Свою усадьбу Тонька называет «царство-госудаство». Безалаберность у Тоньки полнейшая. Двор усыпан какими-то мелкими камнями. Посреди двора растёт из земли валун, тровант по-правильному.
— Я сюда пришла он маленький был, — рассказывает Тонька, — а теперь вымахал, здоровый. Слышь, ты сядь на него, мож, он волшебный, желание исполнится.
Разруха у Тоньки во дворе. Но она указывает рукой на осыпающийся фундамент и говорит:
— Серёга приедет, будем дом кирпичом обкладывать, фундамент сделаем, во дворе порядок наведём.
Маниловщина какая-то. Серёга уж сколько лет в Москве на заработках, приезжает, что-то приколотит, пару плиток на кухне положит и — в неё, белокаменную. Там хорошо, там работу дают и платят на прожитьё, а не на выживание. Цветы упрямо лезут среди камней.
— Тут у меня ирисы росли, а нет, ещё растут, у, крепкие какие!

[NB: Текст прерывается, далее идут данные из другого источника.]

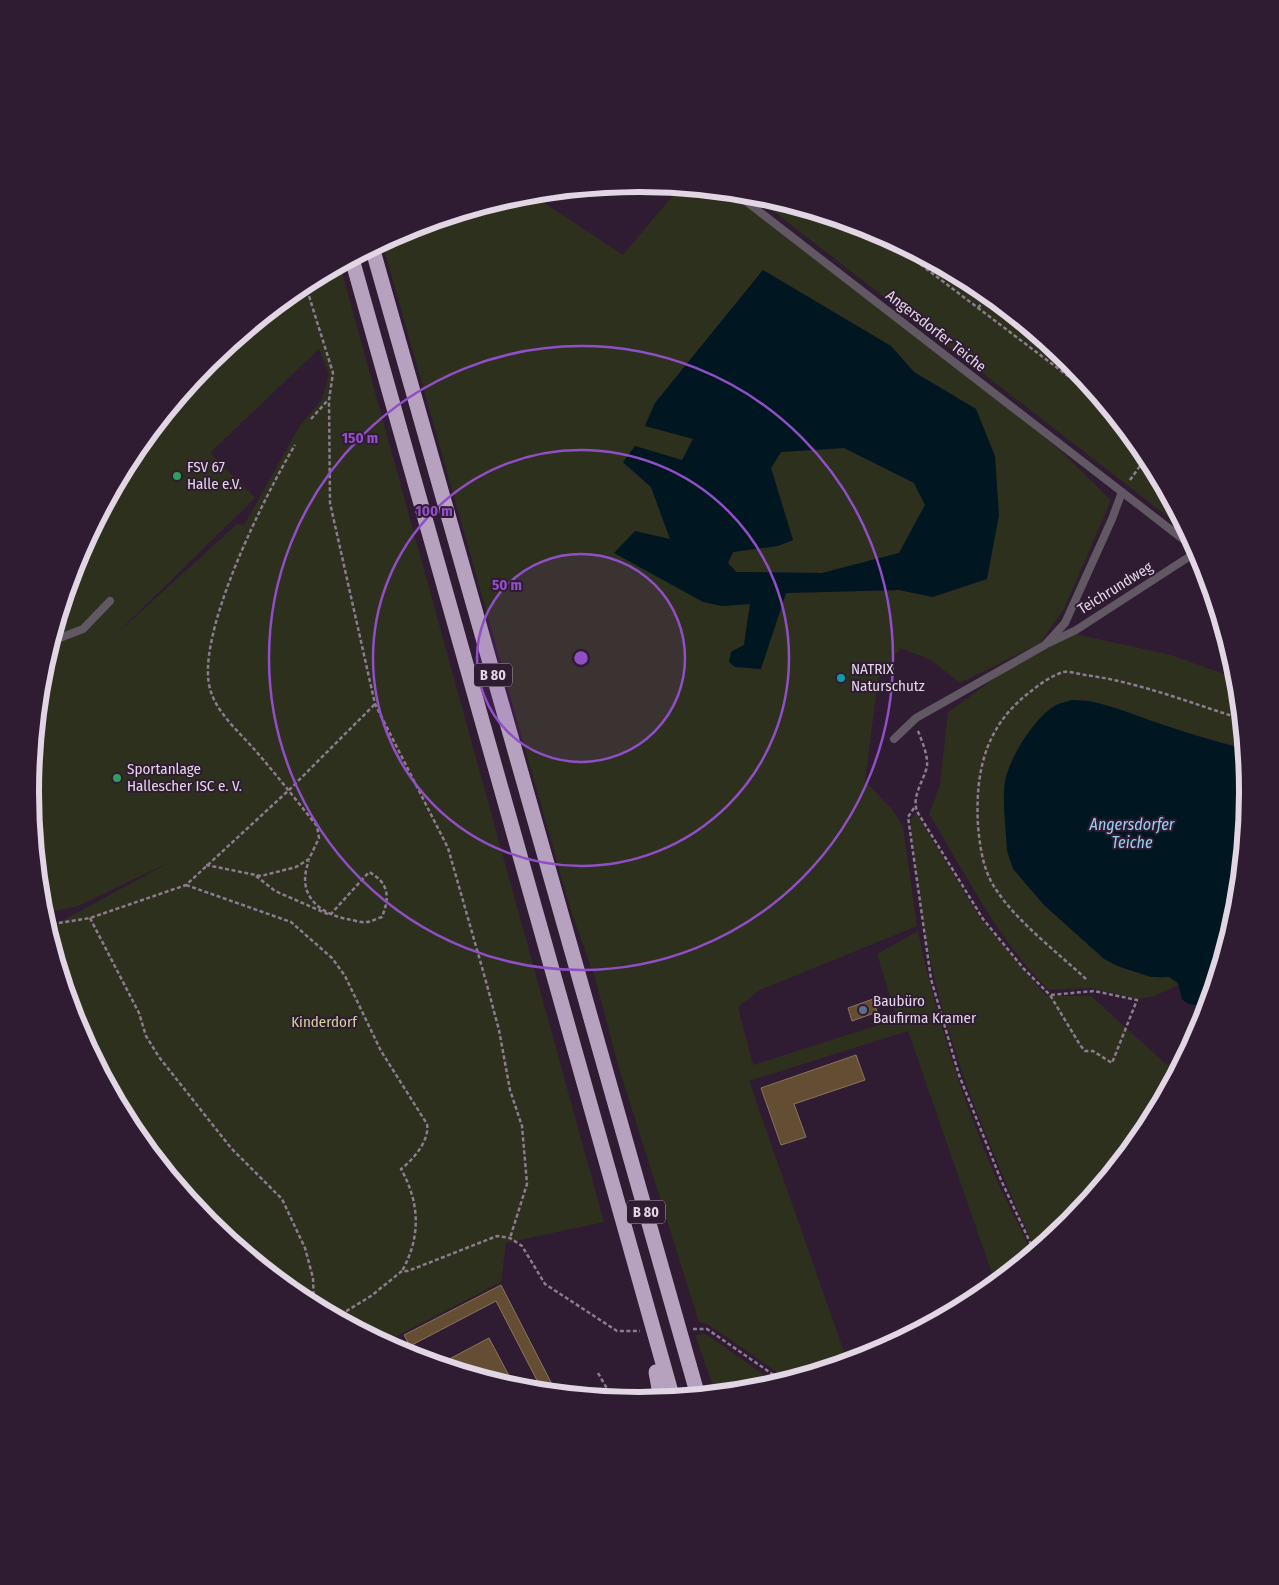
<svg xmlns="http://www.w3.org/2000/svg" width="1279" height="1585" font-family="'Fira Sans Condensed',sans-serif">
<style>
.green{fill:#2e301e;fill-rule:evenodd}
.water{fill:#001722;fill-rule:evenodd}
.building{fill:#634d33;stroke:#8d755b}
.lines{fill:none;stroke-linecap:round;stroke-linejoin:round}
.path{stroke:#8c7c8f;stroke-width:2.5;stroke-dasharray:4 2.5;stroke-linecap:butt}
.lane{stroke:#615864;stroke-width:8}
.highway{stroke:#b6a1bf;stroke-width:15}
.ring{fill:none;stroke:#904ec7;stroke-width:2.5}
.leisure-dot{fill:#2e9e5b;stroke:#2f1b32;stroke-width:2}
.culture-dot{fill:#0f9aa8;stroke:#2f1b32;stroke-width:2}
.service-dot{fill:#5c6f8a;stroke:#2f1b32;stroke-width:2}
.labels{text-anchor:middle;stroke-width:4;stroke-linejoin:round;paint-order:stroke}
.shield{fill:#2f1b32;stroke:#ac9eaf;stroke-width:1}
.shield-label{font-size:14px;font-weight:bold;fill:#e2d6e5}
.street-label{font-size:15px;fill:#e2d6e5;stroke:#2f1b32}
.poi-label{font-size:15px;fill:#e2d6e5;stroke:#2f1b32;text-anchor:start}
.park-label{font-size:15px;fill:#cfd498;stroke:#2f1b32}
.water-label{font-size:16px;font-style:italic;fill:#93d2f3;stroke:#2f1b32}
.rim{fill:none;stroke:#e2d6e5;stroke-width:6}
.centre{fill:#904ec7;stroke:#2f1b32;stroke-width:2.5}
.ring-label{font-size:15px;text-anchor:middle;font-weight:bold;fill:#904ec7;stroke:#2f1b32;stroke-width:4;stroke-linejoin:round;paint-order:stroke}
</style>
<rect width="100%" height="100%" fill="#2f1b32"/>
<g class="green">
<path d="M680,187l49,5 286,221 46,38 50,49 -47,109 -24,34 -80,40 -29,-23 -31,-12 -22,32 -13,101 27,28 11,18 14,99 -157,64 -22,17 15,58 144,-46 -20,-65 41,-23c18,87 46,174 82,256 10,23 23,44 32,68l-36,30 -88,-254 -159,50 99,282 -58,18 -81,-56 -10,-3 -80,-254 -24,-90 -24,-67 -189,-669 25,-13 114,-34 10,-1 92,61zM763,270l128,76 23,26 62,37 -43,188 -34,-7 -113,3 -26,76 -25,-2 -4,-15 13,-7 6,-41 -28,2 -52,-67 -19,-52 -28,-24 12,-17 47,15 12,-22 -49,-14 10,-22z"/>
<path d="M751,194l122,36 105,56 93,76 75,92 43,79z"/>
<path d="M340,265l264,957 -98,21 -5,39 -118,61 -82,-44 -93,-76 -75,-92 -57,-106 -29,-96 125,-68 -94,45 -36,8 -12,-122 12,-119 35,-114 56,-105 76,-93 92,-75zM319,349l10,26 -7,24 -23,28 -55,98 -7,-1 -125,114 143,-140 -45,-45z"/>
<path d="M844,448l70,35 11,22 -26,48 -77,20 -85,-1 -9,-9 5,-11 45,-6 15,-6 -22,-72 10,-16z"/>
<path d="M1075,634l96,21 67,24 7,70 -60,-17 -98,-32 -32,6 -12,9 -22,29 -11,21 -5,17 2,69 46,62 60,51 47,14 9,-1 10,8 -25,11 -16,3 -47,-11 -42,2c-51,-49 -83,-116 -120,-176l11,-29 8,-73 57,-41z"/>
<path d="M916,813l64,105 66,78h45l76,69 19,-9 -40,75 -76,93 -34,28c-38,-88 -79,-177 -101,-271 -13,-52 -18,-108 -25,-161z"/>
<path d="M706,1334l71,50v1l-19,5 -42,4 -21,-59z"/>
</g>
<g class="water">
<path d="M763,270l128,76 23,26 62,37 19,47 4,59 -12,64 -54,18 -34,-7 -113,3 -25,76 -26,-2 -6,-5 2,-10 13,-7 6,-41 -28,2 -19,-4 -89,-49 21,-22 35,8 -19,-52 -28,-25 12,-16 47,14 11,-21 -48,-13 10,-23zM844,448l70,35 11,22 -26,48 -77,20 -86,-1 -8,-9 5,-11 45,-6 15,-6 -22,-72 10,-16z"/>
<path d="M1072,700c27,0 52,11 77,20 32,11 63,21 96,29l4,43 -12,120 -26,85c-8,8 -20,12 -29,2l-4,-16 -9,-6h-18l-31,-10 -16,-8 -60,-54 -31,-36 -6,-18c-1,-22 -5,-48 -2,-70 5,-24 28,-61 48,-74 5,-4 13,-5 19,-7z"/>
</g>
<g class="building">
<path d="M873,999l4,13 -25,9 -4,-13z"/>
<path d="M856,1055l9,25 -71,24 12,33 -25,8 -20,-57z"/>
<path d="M501,1285l56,109 -14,-2 -47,-91 -86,45 -6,-11z"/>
<path d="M489,1338l27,51 -78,-24z"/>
</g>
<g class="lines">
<g class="path">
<path d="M879,233l226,171"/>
<path d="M301,286l8,10 24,77 -4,27 1,103 45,201 73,144 37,130 14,52 11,60 12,36 5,58 -17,54"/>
<path d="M978,308l11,-14"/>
<path d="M311,419l17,-19"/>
<path d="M1130,480l17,-24"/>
<path d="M918,731c4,10 10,24 9,35 -3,15 -17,32 -9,47l65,106 41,50 26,26 30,50 5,6h8l19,12 25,-63 -43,-9 -44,4"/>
<path d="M914,808l-6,9 23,162 28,96 42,105 34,73"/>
<path d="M206,865l55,11 35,-9 13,-8 10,-21 -2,-12c-21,-26 -41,-52 -63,-77 -14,-16 -36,-35 -43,-57 -19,-52 55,-199 84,-247"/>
<path d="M256,876l19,15 55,24 39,-43c20,11 21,25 13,45 -5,1 -11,5 -15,5 -6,1 -14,-2 -20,-3 -30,-6 -51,-26 -38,-58"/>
<path d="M186,885l105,37 41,36 13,18 36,75 46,73c3,16 -14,36 -26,45 19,34 20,68 1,102"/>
<path d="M90,918l49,95 7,23 13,21 72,91 51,51 23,49 8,30 1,28"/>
<path d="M46,925l44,-7 96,-33 103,-95 86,-86"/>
<path d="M1086,979c-29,-27 -71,-59 -91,-91 -12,-18 -15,-41 -17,-62 -3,-54 7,-100 52,-134 10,-8 21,-16 33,-20 6,-1 16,2 22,3 54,7 105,28 157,44"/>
<path d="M335,1318l36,-22 31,-25h6l89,-35 13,2 12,8 23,38 72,47h23"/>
<path d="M693,1329h14l77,53"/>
<path d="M598,1373l15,26"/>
</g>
<g class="lane">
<path d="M734,192l463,358"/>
<path d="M52,641l31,-12 27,-28"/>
<path d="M1049,643l27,-13 122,-79"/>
<path d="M894,739l22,-21 129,-73 20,-22 47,-104 10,-27"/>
</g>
<g class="highway">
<path d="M372,247l326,1149"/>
<path d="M352,259l321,1140"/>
<path d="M656,1372l5,28"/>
</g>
</g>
<circle cx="581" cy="658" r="104" fill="#904ec7" fill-opacity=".12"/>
<g class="ring">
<circle cx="581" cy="658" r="104"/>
<circle cx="581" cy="658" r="208"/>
<circle cx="581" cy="658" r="312"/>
</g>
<g class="leisure-dot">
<circle cx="177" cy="476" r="5"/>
<circle cx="117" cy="778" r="5"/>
</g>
<circle class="culture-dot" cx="841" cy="678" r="5"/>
<circle class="service-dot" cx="863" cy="1010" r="5"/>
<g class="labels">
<g class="shield">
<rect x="474" y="663.5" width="38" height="23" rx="4"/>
<rect x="627" y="1200.5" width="38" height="23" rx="4"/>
</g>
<g class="shield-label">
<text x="493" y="680">B 80</text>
<text x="646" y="1217">B 80</text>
</g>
<g class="street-label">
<text transform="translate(936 331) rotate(38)" y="5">Angersdorfer Teiche</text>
<text transform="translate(1115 588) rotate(-32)" y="5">Teichrundweg</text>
</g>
<g class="poi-label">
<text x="187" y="472">FSV 67<tspan x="187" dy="17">Halle e.V.</tspan></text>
<text x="851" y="674">NATRIX<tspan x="851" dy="17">Naturschutz</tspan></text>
<text x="127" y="774">Sportanlage<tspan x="127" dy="17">Hallescher ISC e. V.</tspan></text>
<text x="873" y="1006">Baubüro<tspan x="873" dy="17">Baufirma Kramer</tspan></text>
</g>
<g class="park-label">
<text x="324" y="1027">Kinderdorf</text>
</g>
<g class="water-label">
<text x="1132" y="830">Angersdorfer<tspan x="1132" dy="18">Teiche</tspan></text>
</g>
</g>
<path d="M0 0H1279V1585H0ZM39 792a600 600 0 1 1 1200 0a600 600 0 1 1-1200 0Z" fill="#2f1b32" fill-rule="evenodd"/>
<path class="rim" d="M39 792a600 600 0 1 1 1200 0a600 600 0 1 1-1200 0Z"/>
<circle cx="581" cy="658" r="8" class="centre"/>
<g class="ring-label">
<text x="360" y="443">150 m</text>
<text x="434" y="516">100 m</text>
<text x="507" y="590">50 m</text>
</g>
</svg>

Тонька не удивлена, у неё все крепкие. И при Тонькином отношении к хозяйству с каждым днём становятся всё крепче. И тем не менее, всё у Тоньки есть, и на огороде, и наседки цыплят вывели. Одна ходит с тремя, у другой полтора десятка. Кур своих красавиц пёстрых Тонька не балует, сыпанёт им литр зерна на всех, и бьются куры за корм, всё выбирают, наравне со взрослыми добывают себе еду и цыплята, с детства растут в понимании, что клювом вертеть не надо. Бери, хватай. Зато все ходят с набитыми, перевешивающими на бок зобами. Куры вертятся у хозяйкиного стола. Жрут всё, хлеб, селёдку, таскают кости от окорочков. И ждут самого вкусненького, но этим хозяйка их радует не часто: окурков. За окурок драка нешуточная. Тонька курит тонкую длинную сигаретку, а куры окружили её и ждут, когда она пульнёт окурок в них. Счастливица, вырвавшая у товарок вожделенный окурок, тут же запрокидывает голову и проглатывает его.
— А если тлеет, — объясняет Тонька, — они его лапами, лапами.
Куры разгребают камни и Тонька жалеет, что они их не могут сожрать. А то чисто бы во дворе было!
На сосне прибит скворечник. В будке сидит огромный Ричард с равнодушными добрыми глазами. У калитки привязана маленькая рыжая собачка. Тонька ни про кого не забывает, но и не балует. Не любит она баловства.
Двор окружен забором, соседей не видно и не слышно. Сосед справа — старик, но любитель попеть песен под гитару с молодыми девушками. Сейчас ослабел, болеет.
— А собака его ..здит у меня что ни попадя, — сердится Тонька. — Я тут собрала в пакет свои трусы, лифчики, поставила у крыльца, думаю, пойду на работу, в мусорку выкину. Так …здила, по всем кустам развесила! Я собрала что-то, а вечером приходит сосед.
— Ан-ан-ан-тонина, — говорит, — это он заикается, а сам в карман лезет, — это не ваши трусики? Гляжу — мои, от купальника в точечку. Но я говорю — в первый раз вижу, у меня сроду таких не было. А вы ещё у кого спросите. А он: — Я уже всех женщин на улице обошёл, никто не признал.
Вот так и живу.
Тонька вздыхает. И мы молчим. Мы знаем, что живёт Тонька не просто, и проблем у неё, как и у всех. А всё равно хорошо, куры, Ричард, старый сосед. И Тонькино благодатное царство-государство.